Can you help determine the appropriate CMMC level for my business and contracts?

Yes. We offer scoping services to help assist you in figuring out what CMMC level will be required based on your specific needs. This is a core tenant of proper CMMC planning. For more information, we recommend this blog post on the topic: CMMC Level 2 Scoping: Understanding Asset Categories for Compliance

Will you help create or revise policies and procedures as part of compliance prep?

Yes, we offer a comprehensive CMMC implementation package that includes the creation of new policies and revision of existing policies.

Can you assist with System Security Plans (SSPs) and Plans of Action & Milestones (POAMs)?

Yes, for those pursuing CMMC Level 2 compliance, SSPs are included for alignment with CA.L2-3.12.4. While SSPs are not required for Level 1 compliance, arrangements can be made for an SSP if this is requested. POA&Ms will be developed as needed to address any identified deficiencies.

Can you collaborate with our IT or MSP teams, or do you provide hands-on technical support?
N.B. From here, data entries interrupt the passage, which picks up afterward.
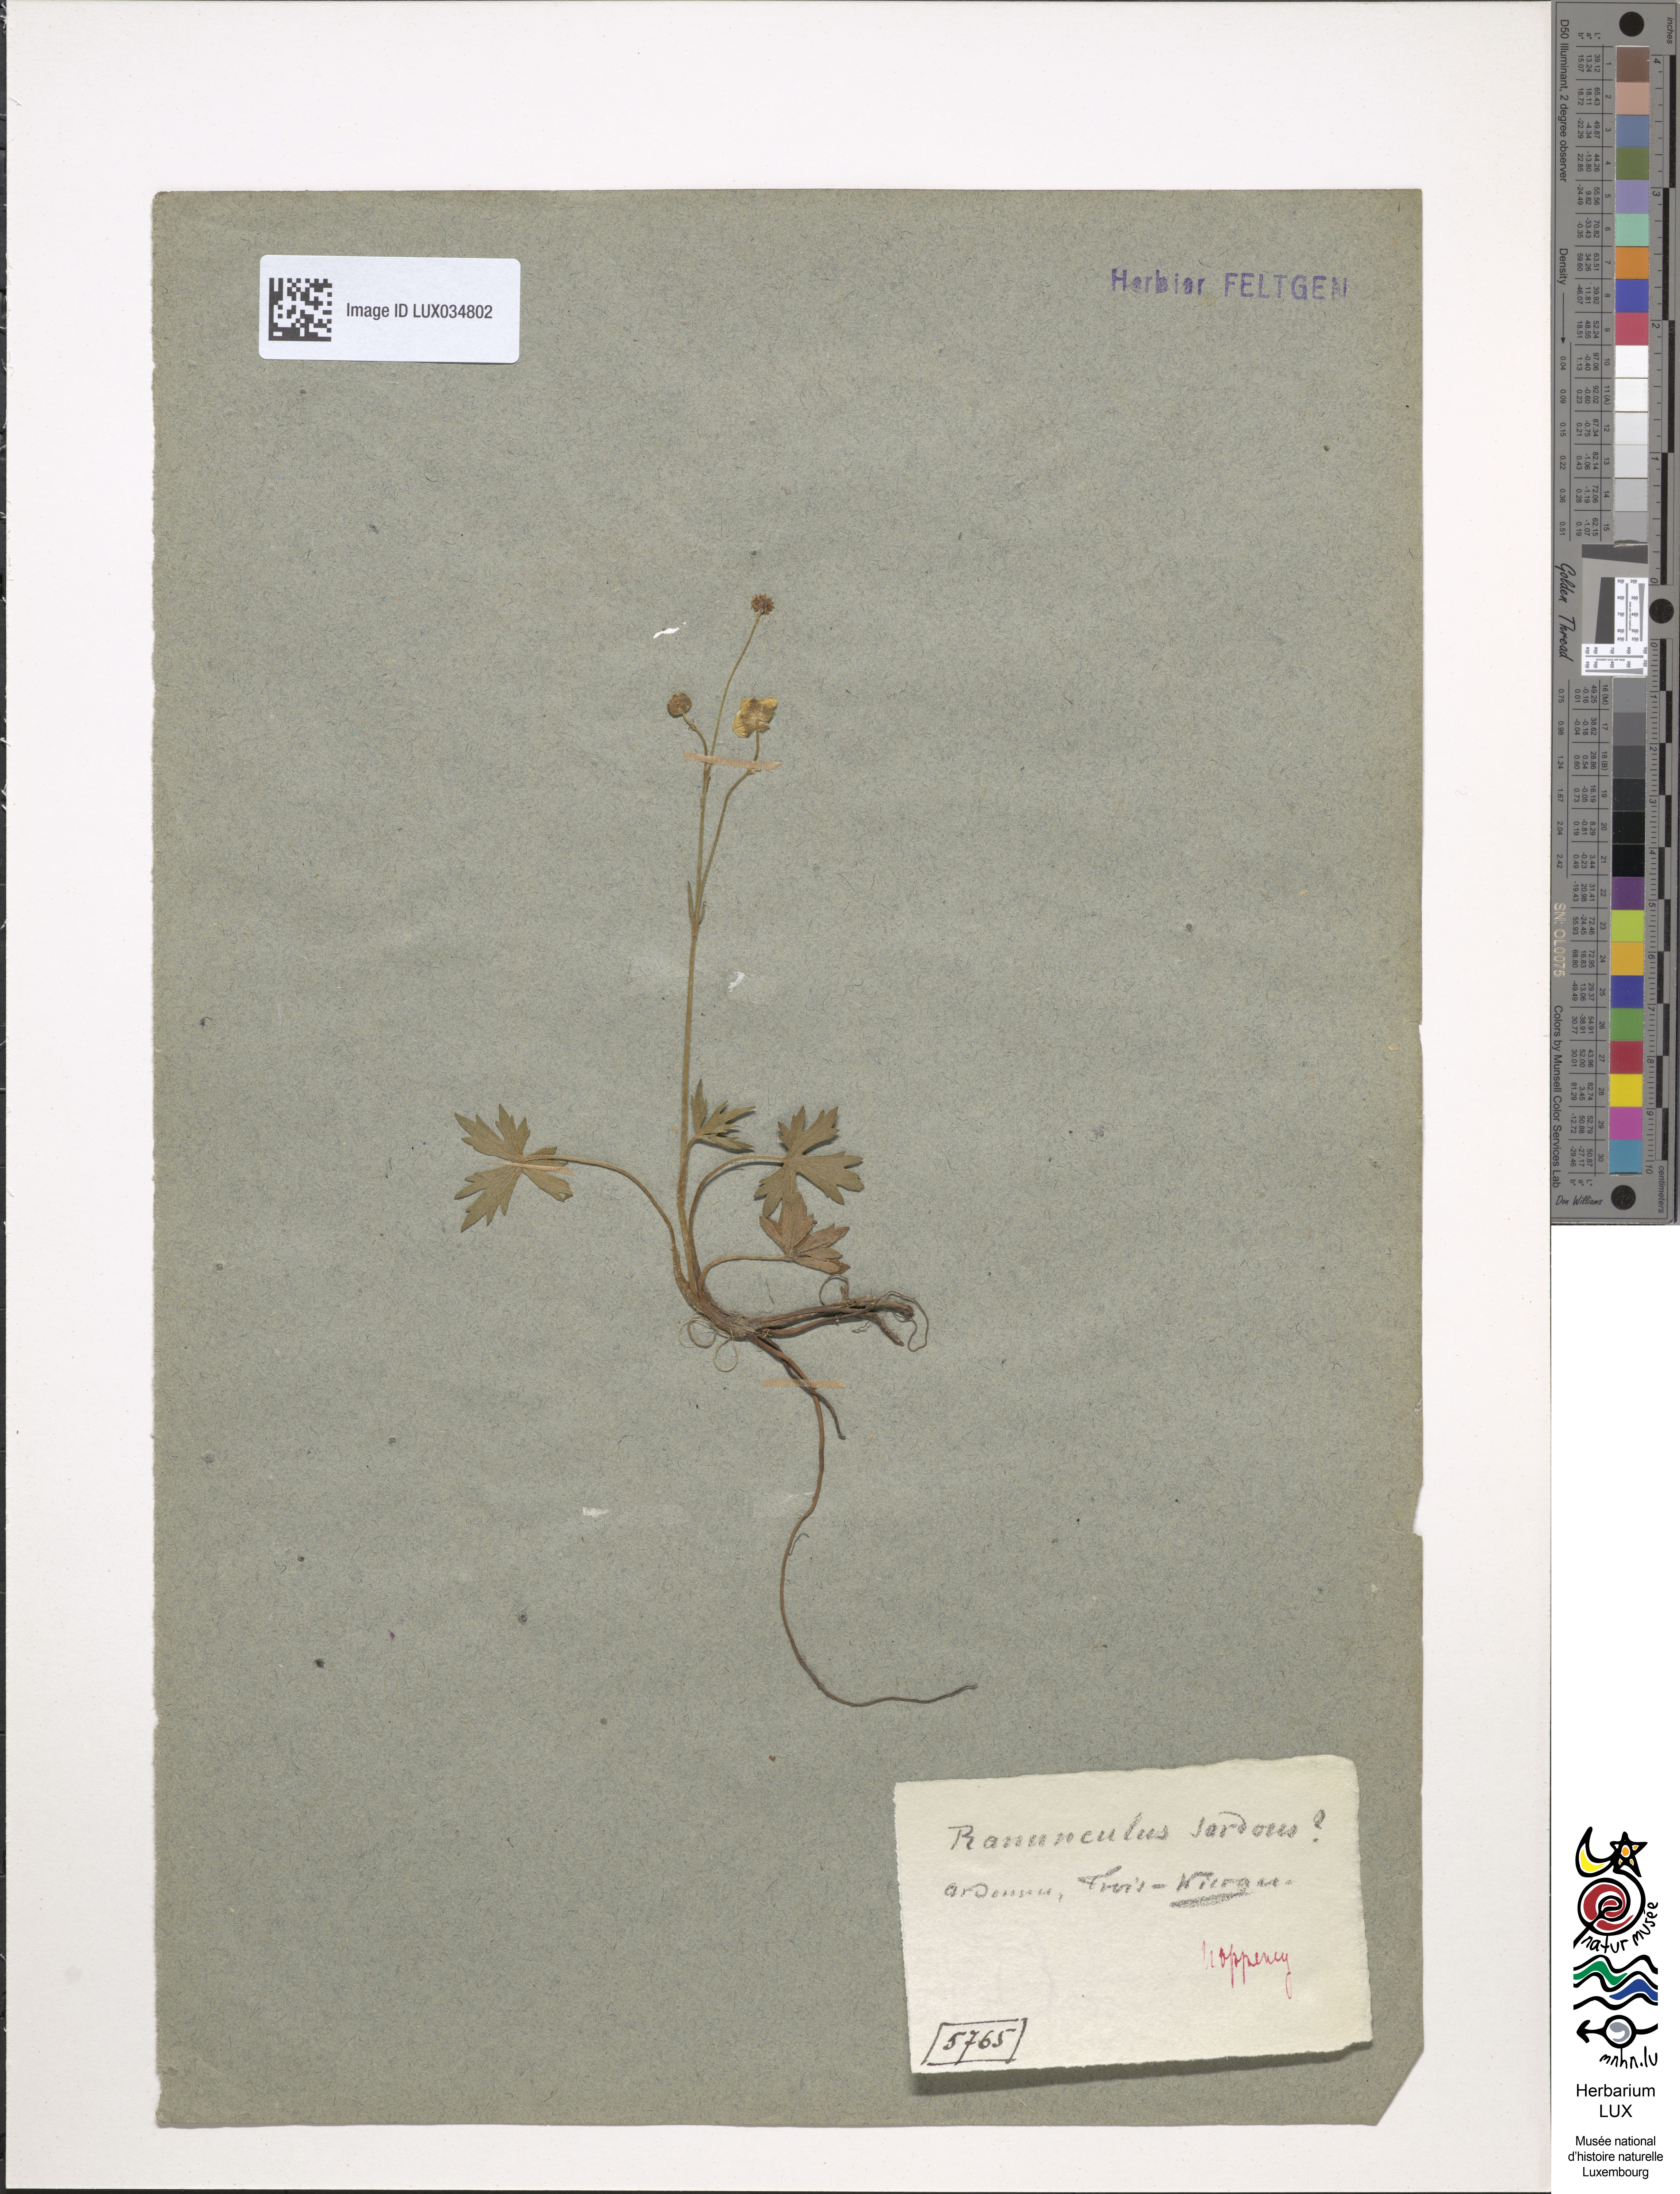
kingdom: Plantae
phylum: Tracheophyta
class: Magnoliopsida
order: Ranunculales
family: Ranunculaceae
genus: Ranunculus
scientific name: Ranunculus sardous
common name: Hairy buttercup
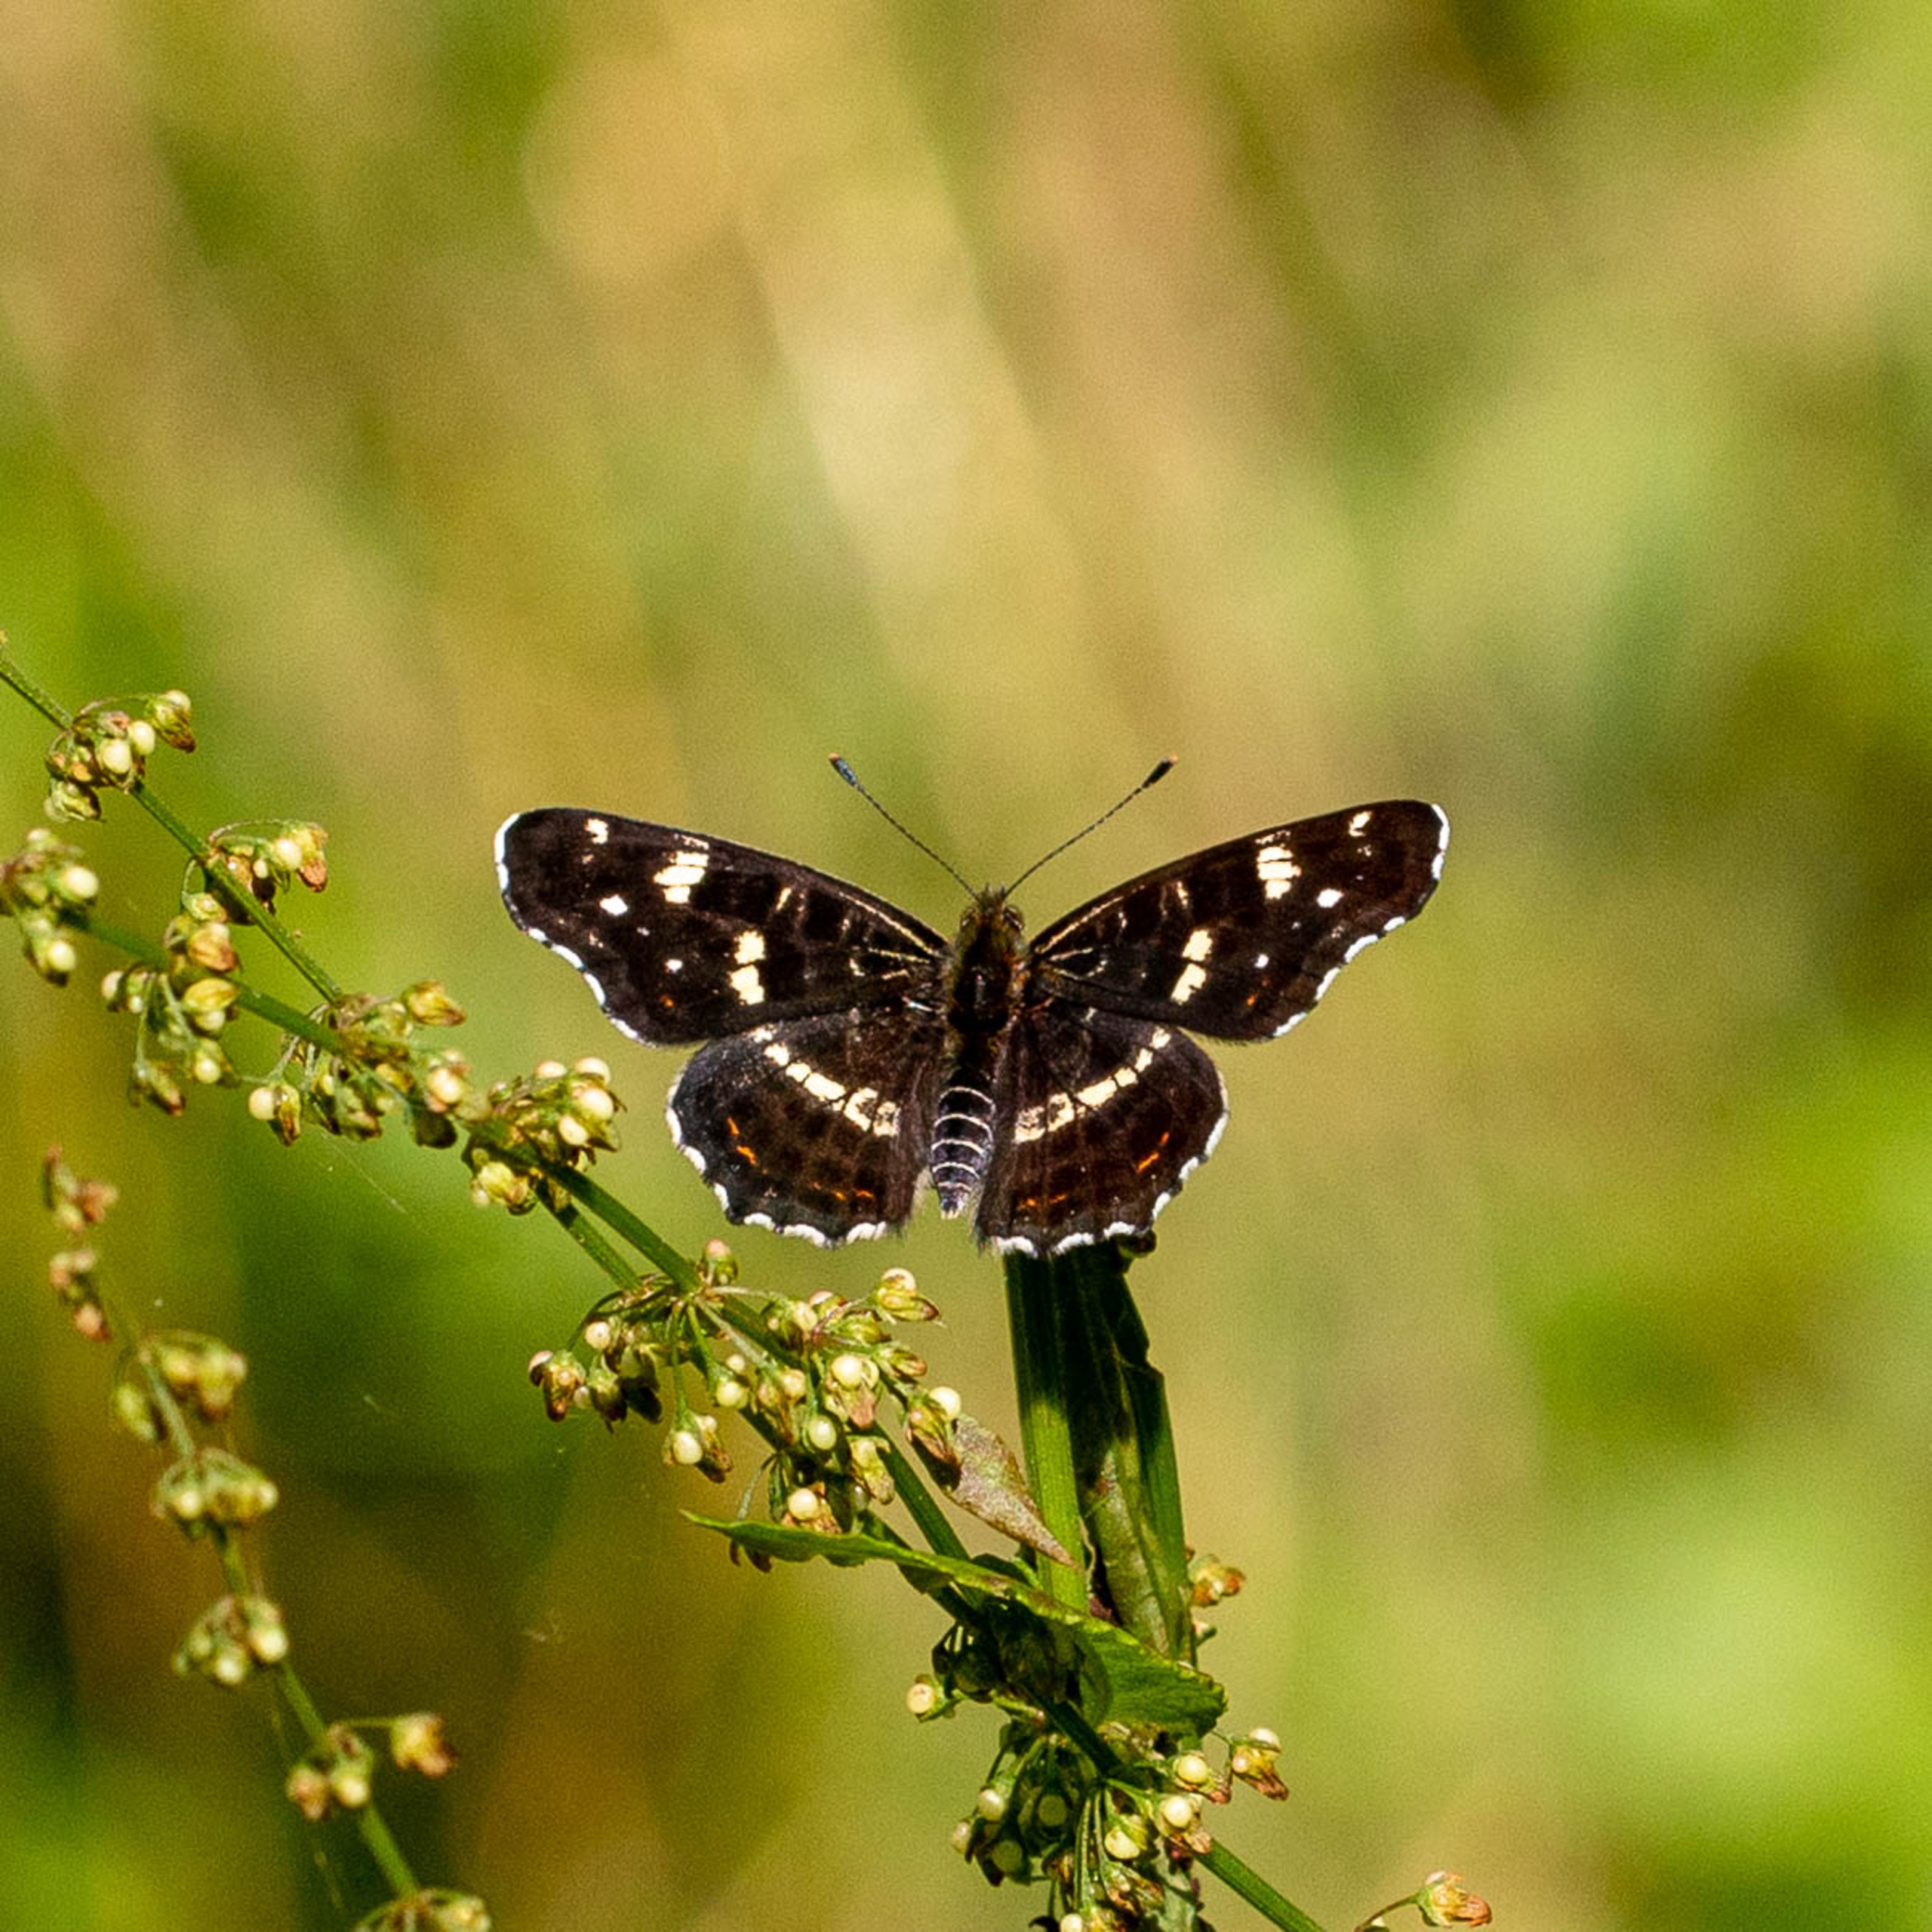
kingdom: Animalia
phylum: Arthropoda
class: Insecta
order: Lepidoptera
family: Nymphalidae
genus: Araschnia
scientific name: Araschnia levana
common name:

Yes. While we are a fully staffed Managed Service Provider and can provide these services as added support to CMMC Compliance contracts, we are more than willing to work with internal or existing third-party MSP teams to implement a CMMC-compliant environment.

How do you ensure that we maintain compliance post-certification?

We offer services to ensure continued compliance with CMMC requirements that support your yearly self-assessments and/or triennial third-party assessments.

When will CMMC be required for DoD contracts?

As of August 2025, the DoD’s planned rollout of CMMC compliance will be tiered in three different phases. Level 1 requirements will be enforced on contracts when the 48 CFR final rule is released, which is expected to happen by October 2025 earliest, and February 2026 at latest. Level 2 requirements will be enforced a year after the Level 1 rollout. Level 3 requirements will be enforced a year after the Level 2 rollout. HOWEVER, once the 48 CFR final rule is in place, program managers can require higher levels of CMMC before the enforcement date set in place by the DoD.